## Dataset records
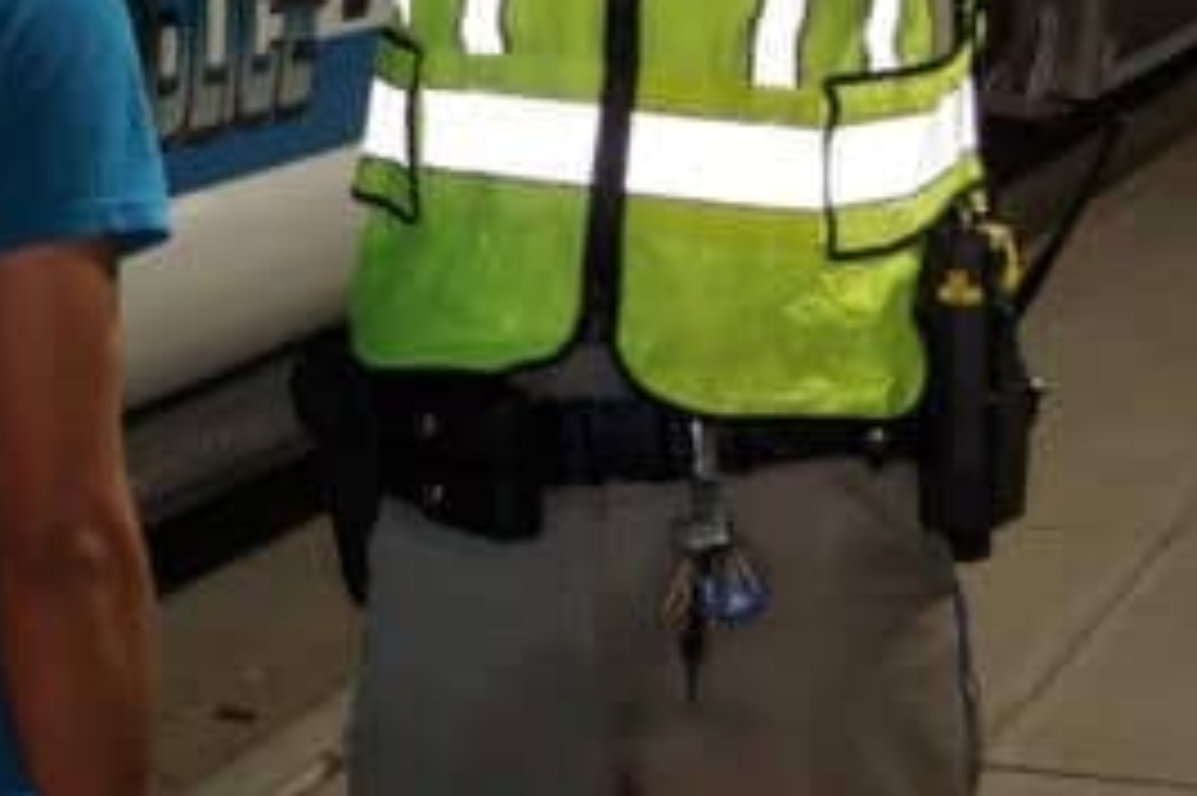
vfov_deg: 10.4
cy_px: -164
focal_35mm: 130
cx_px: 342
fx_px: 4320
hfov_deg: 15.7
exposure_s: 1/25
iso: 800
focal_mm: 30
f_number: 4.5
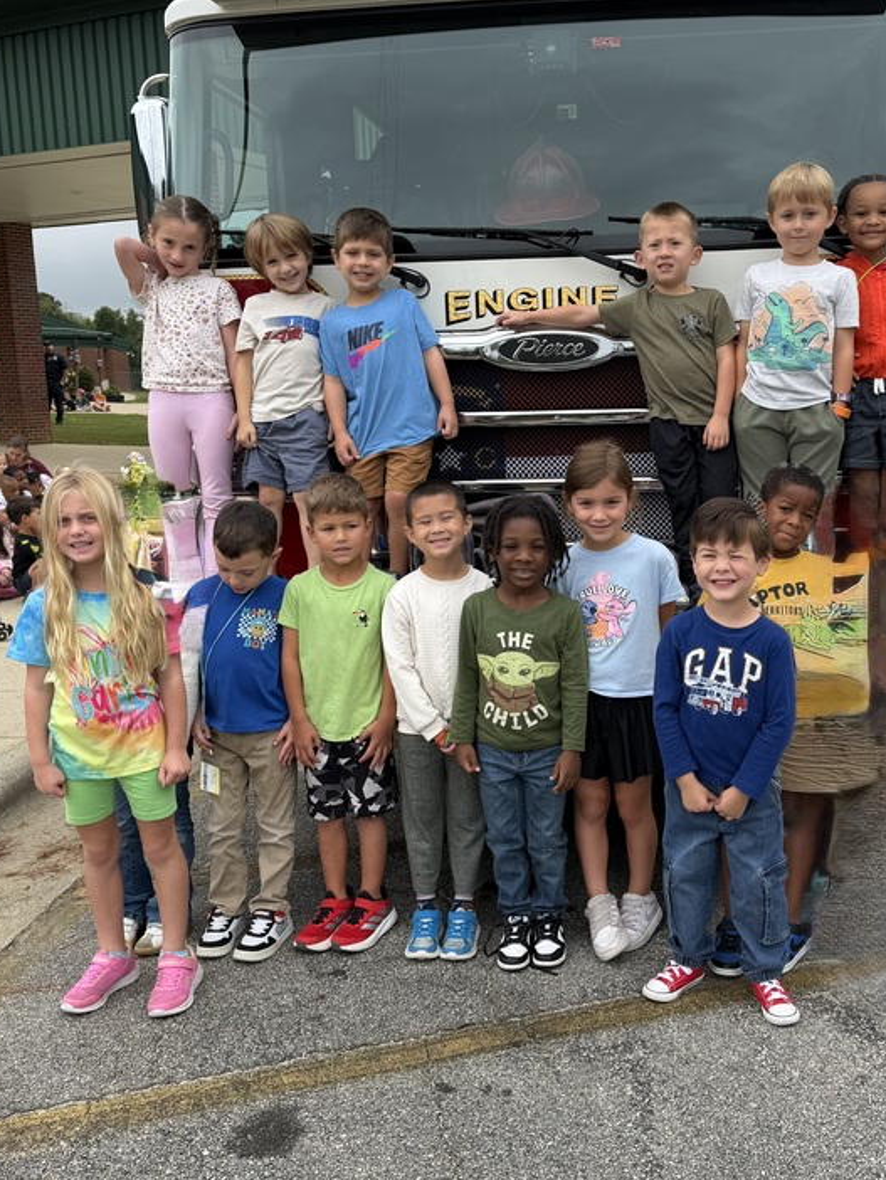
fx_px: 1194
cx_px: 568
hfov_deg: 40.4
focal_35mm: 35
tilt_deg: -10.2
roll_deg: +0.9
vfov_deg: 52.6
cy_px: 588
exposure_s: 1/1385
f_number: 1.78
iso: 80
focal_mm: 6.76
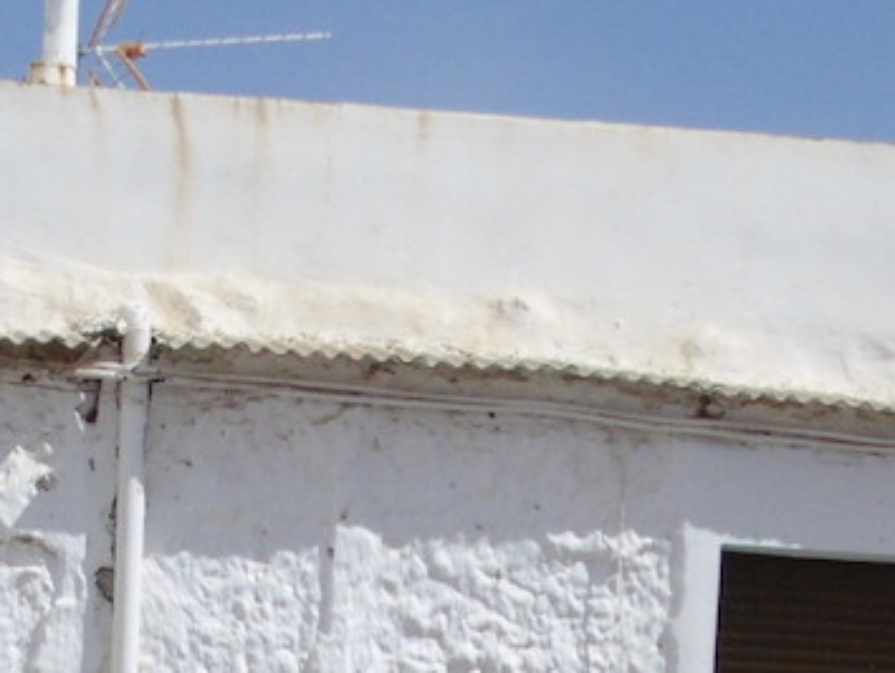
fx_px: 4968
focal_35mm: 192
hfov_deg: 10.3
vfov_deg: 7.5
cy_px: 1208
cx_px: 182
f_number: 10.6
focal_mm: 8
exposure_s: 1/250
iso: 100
* * *
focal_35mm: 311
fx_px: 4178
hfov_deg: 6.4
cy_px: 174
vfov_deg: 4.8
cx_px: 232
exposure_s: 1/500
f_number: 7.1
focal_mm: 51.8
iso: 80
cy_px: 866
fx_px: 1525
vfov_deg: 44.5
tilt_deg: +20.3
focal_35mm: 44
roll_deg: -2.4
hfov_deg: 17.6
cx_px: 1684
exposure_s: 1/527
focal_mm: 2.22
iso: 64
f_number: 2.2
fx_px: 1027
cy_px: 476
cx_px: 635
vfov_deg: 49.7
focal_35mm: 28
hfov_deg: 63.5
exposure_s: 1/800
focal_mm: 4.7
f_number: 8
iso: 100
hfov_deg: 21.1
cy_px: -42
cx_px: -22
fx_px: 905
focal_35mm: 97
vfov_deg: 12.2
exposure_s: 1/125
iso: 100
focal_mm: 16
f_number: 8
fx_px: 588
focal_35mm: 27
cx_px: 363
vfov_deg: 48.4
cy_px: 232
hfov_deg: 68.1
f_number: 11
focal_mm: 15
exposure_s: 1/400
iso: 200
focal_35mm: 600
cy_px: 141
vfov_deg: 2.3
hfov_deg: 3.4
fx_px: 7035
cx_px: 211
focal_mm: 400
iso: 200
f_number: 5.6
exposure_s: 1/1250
* * *
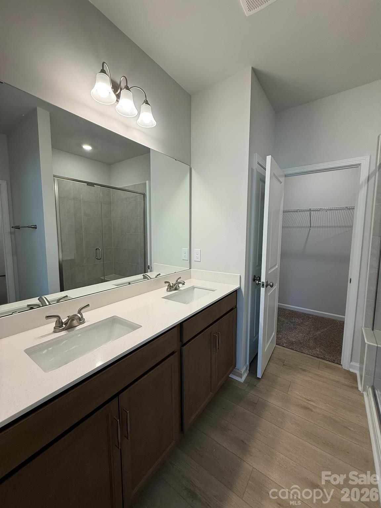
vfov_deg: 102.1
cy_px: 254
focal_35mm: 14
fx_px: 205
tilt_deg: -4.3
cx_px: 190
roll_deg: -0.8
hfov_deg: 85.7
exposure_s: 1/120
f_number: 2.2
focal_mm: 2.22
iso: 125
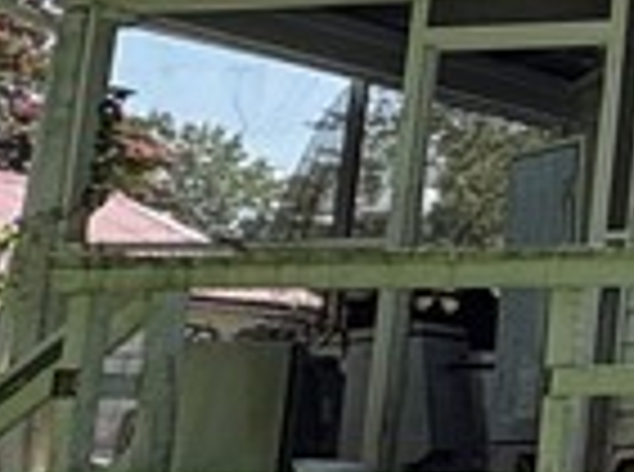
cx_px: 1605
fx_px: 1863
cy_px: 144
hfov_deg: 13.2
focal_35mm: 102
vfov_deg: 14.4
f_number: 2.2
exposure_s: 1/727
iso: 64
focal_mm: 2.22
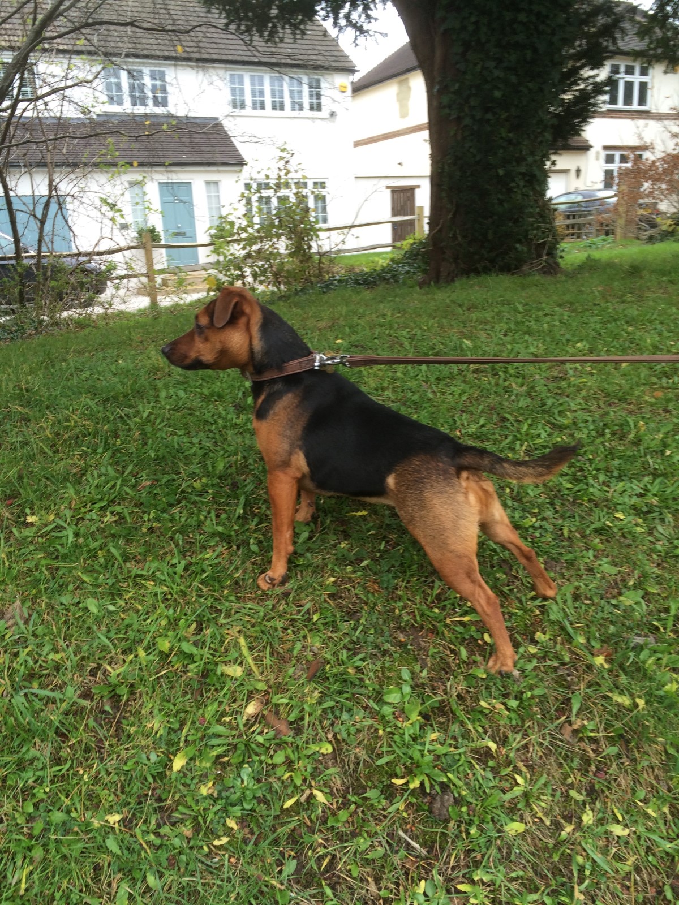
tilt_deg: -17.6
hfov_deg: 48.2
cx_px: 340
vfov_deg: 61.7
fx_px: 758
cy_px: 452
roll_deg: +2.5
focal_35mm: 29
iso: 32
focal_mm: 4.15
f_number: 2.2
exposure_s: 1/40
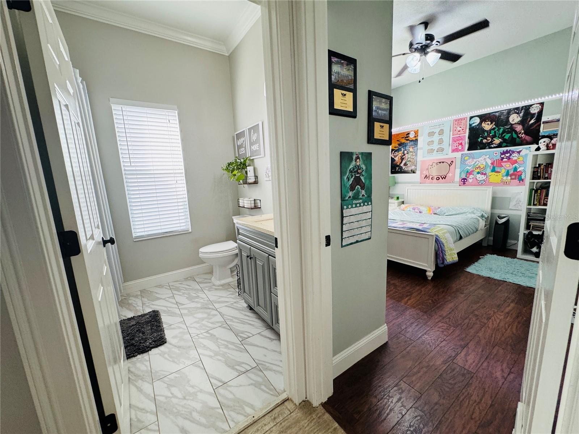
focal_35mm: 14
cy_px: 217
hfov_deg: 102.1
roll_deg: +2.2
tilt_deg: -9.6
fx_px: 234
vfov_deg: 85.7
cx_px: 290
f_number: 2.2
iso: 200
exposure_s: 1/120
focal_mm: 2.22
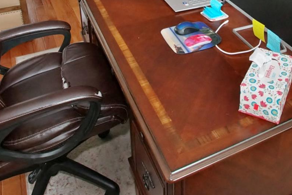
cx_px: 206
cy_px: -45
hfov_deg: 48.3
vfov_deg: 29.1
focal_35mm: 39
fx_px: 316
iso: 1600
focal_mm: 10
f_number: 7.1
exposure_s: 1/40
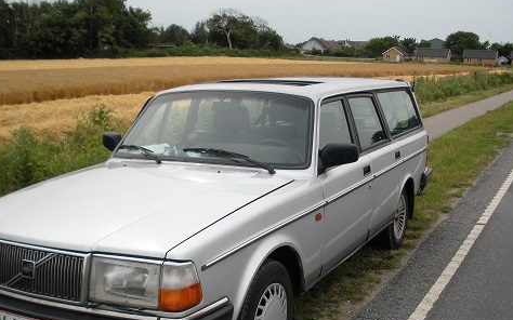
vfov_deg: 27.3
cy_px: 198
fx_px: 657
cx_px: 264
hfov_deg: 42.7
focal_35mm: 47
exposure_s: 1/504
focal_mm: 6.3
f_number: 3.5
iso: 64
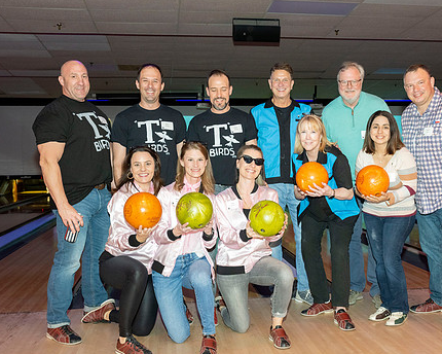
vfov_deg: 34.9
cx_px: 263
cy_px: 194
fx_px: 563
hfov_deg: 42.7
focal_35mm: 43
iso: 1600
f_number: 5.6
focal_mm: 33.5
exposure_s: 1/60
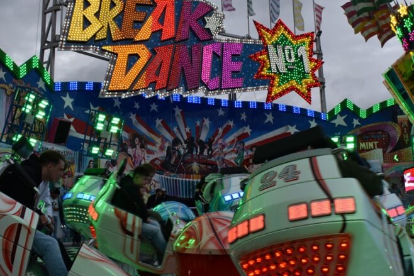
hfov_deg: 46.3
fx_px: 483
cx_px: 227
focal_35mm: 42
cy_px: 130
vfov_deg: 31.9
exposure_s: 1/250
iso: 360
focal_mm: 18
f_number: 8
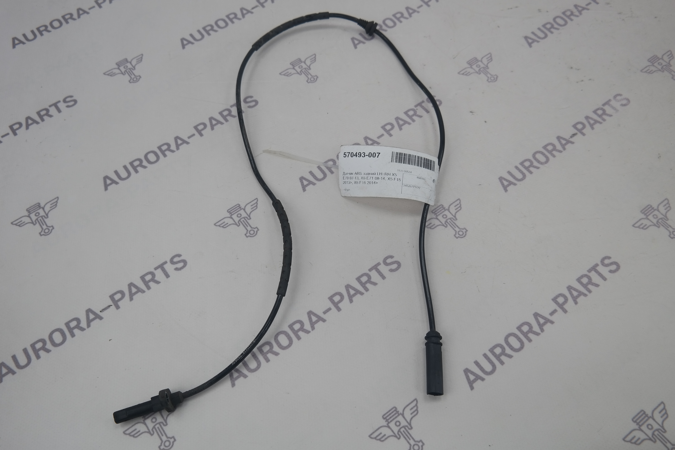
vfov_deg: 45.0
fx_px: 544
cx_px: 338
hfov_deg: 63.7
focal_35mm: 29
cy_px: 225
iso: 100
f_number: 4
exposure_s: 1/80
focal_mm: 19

## Task item
Reproduce only the lines above, starting at the line with "cx_px: 1684" and ending at the line with "exposure_s: 1/1250", exactly as written.

## Solution for this problem
cx_px: 1684
exposure_s: 1/527
focal_mm: 2.22
iso: 64
f_number: 2.2
fx_px: 1027
cy_px: 476
cx_px: 635
vfov_deg: 49.7
focal_35mm: 28
hfov_deg: 63.5
exposure_s: 1/800
focal_mm: 4.7
f_number: 8
iso: 100
hfov_deg: 21.1
cy_px: -42
cx_px: -22
fx_px: 905
focal_35mm: 97
vfov_deg: 12.2
exposure_s: 1/125
iso: 100
focal_mm: 16
f_number: 8
fx_px: 588
focal_35mm: 27
cx_px: 363
vfov_deg: 48.4
cy_px: 232
hfov_deg: 68.1
f_number: 11
focal_mm: 15
exposure_s: 1/400
iso: 200
focal_35mm: 600
cy_px: 141
vfov_deg: 2.3
hfov_deg: 3.4
fx_px: 7035
cx_px: 211
focal_mm: 400
iso: 200
f_number: 5.6
exposure_s: 1/1250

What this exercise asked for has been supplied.